(Dataset excerpts)

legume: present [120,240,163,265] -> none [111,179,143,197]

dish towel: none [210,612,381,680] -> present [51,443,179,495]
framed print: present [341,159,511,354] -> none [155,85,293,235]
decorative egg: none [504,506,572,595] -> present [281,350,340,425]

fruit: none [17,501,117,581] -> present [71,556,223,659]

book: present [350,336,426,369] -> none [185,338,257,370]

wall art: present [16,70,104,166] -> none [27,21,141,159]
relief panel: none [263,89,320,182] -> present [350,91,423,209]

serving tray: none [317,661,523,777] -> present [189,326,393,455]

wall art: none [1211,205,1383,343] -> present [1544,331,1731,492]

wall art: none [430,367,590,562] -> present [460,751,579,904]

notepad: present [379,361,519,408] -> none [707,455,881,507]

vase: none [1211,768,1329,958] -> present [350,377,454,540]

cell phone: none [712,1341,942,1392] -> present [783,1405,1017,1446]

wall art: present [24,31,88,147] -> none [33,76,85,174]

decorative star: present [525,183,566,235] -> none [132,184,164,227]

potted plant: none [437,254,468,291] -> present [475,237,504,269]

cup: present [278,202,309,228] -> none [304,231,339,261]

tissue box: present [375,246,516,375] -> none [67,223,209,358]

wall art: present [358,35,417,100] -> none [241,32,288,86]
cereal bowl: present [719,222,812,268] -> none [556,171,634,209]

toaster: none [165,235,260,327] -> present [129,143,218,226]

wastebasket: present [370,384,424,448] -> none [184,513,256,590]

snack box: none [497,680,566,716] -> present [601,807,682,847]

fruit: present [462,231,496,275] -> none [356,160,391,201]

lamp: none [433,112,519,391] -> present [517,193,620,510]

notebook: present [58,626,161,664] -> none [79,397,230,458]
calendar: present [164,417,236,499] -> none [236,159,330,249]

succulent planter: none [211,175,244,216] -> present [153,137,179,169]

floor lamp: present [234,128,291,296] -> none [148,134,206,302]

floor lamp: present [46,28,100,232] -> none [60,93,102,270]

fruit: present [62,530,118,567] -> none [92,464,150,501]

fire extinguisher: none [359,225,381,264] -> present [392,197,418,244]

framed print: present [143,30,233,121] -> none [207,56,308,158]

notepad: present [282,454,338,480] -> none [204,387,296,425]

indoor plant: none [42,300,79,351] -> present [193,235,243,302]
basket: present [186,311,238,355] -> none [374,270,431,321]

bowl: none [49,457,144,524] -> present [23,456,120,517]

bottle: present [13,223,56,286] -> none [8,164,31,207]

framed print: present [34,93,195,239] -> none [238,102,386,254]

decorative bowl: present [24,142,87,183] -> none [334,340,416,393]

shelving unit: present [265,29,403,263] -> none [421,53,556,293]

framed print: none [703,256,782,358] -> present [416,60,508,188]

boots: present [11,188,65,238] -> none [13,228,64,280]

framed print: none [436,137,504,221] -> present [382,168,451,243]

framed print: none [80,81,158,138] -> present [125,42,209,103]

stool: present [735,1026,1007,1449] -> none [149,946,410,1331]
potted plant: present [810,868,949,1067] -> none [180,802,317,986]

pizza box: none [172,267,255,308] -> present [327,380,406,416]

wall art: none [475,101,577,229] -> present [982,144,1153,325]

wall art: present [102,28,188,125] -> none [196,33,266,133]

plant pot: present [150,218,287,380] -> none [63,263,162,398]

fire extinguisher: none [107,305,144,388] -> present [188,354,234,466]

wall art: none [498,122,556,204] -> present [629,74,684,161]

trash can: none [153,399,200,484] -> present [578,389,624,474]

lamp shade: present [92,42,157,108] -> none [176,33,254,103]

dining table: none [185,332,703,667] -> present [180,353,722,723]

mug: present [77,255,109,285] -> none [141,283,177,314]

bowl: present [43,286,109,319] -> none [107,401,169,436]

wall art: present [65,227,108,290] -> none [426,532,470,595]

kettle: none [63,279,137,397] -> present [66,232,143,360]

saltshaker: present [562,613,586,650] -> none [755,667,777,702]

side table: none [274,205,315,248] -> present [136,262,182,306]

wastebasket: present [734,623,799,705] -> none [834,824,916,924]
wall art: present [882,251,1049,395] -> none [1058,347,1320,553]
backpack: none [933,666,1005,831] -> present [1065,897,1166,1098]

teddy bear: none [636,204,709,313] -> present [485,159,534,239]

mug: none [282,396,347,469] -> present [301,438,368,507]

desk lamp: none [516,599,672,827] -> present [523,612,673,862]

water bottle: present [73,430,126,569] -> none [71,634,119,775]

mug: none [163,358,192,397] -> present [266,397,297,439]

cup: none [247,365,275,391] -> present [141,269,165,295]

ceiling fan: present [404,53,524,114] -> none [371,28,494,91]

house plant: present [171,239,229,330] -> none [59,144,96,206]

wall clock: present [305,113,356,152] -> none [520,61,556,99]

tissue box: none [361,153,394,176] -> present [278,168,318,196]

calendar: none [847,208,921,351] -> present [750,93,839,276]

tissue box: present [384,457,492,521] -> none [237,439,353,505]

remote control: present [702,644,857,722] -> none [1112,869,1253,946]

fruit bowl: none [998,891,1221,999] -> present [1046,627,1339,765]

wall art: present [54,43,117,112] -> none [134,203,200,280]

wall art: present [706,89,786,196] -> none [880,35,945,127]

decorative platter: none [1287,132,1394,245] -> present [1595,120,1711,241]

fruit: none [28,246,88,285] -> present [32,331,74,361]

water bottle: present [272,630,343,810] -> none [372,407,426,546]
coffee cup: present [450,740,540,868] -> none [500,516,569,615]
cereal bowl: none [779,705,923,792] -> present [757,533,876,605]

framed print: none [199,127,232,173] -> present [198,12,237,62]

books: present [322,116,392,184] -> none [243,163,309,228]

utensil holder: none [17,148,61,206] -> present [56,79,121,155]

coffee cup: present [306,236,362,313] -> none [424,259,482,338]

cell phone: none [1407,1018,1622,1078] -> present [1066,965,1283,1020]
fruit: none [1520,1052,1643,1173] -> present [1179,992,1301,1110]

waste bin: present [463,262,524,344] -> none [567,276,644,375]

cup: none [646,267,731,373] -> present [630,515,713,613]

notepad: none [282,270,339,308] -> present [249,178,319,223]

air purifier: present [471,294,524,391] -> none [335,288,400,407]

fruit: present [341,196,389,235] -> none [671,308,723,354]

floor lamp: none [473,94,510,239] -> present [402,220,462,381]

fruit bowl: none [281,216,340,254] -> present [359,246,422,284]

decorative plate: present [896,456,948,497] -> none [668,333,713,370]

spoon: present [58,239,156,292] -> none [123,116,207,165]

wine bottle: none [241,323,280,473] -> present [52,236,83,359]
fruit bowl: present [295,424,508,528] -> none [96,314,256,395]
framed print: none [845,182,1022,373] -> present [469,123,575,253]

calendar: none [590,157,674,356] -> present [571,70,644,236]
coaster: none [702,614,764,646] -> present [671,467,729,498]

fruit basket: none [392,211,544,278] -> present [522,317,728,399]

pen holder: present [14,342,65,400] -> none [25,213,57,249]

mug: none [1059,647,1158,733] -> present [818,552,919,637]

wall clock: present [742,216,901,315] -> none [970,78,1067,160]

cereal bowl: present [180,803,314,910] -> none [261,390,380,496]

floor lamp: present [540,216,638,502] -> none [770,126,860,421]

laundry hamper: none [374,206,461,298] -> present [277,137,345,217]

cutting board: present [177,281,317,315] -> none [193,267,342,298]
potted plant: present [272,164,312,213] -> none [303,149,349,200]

(End Dataset excerpts)

### [Task to carry out]
Every line above from the line with "bottle: present [13,223,56,286]" to the line with "kettle: none [63,279,137,397]" is wanted, ends included; write them out exactly and add no other line.

### [Result]
bottle: present [13,223,56,286] -> none [8,164,31,207]

framed print: present [34,93,195,239] -> none [238,102,386,254]

decorative bowl: present [24,142,87,183] -> none [334,340,416,393]

shelving unit: present [265,29,403,263] -> none [421,53,556,293]

framed print: none [703,256,782,358] -> present [416,60,508,188]

boots: present [11,188,65,238] -> none [13,228,64,280]

framed print: none [436,137,504,221] -> present [382,168,451,243]

framed print: none [80,81,158,138] -> present [125,42,209,103]

stool: present [735,1026,1007,1449] -> none [149,946,410,1331]
potted plant: present [810,868,949,1067] -> none [180,802,317,986]

pizza box: none [172,267,255,308] -> present [327,380,406,416]

wall art: none [475,101,577,229] -> present [982,144,1153,325]

wall art: present [102,28,188,125] -> none [196,33,266,133]

plant pot: present [150,218,287,380] -> none [63,263,162,398]

fire extinguisher: none [107,305,144,388] -> present [188,354,234,466]

wall art: none [498,122,556,204] -> present [629,74,684,161]

trash can: none [153,399,200,484] -> present [578,389,624,474]

lamp shade: present [92,42,157,108] -> none [176,33,254,103]

dining table: none [185,332,703,667] -> present [180,353,722,723]

mug: present [77,255,109,285] -> none [141,283,177,314]

bowl: present [43,286,109,319] -> none [107,401,169,436]

wall art: present [65,227,108,290] -> none [426,532,470,595]

kettle: none [63,279,137,397] -> present [66,232,143,360]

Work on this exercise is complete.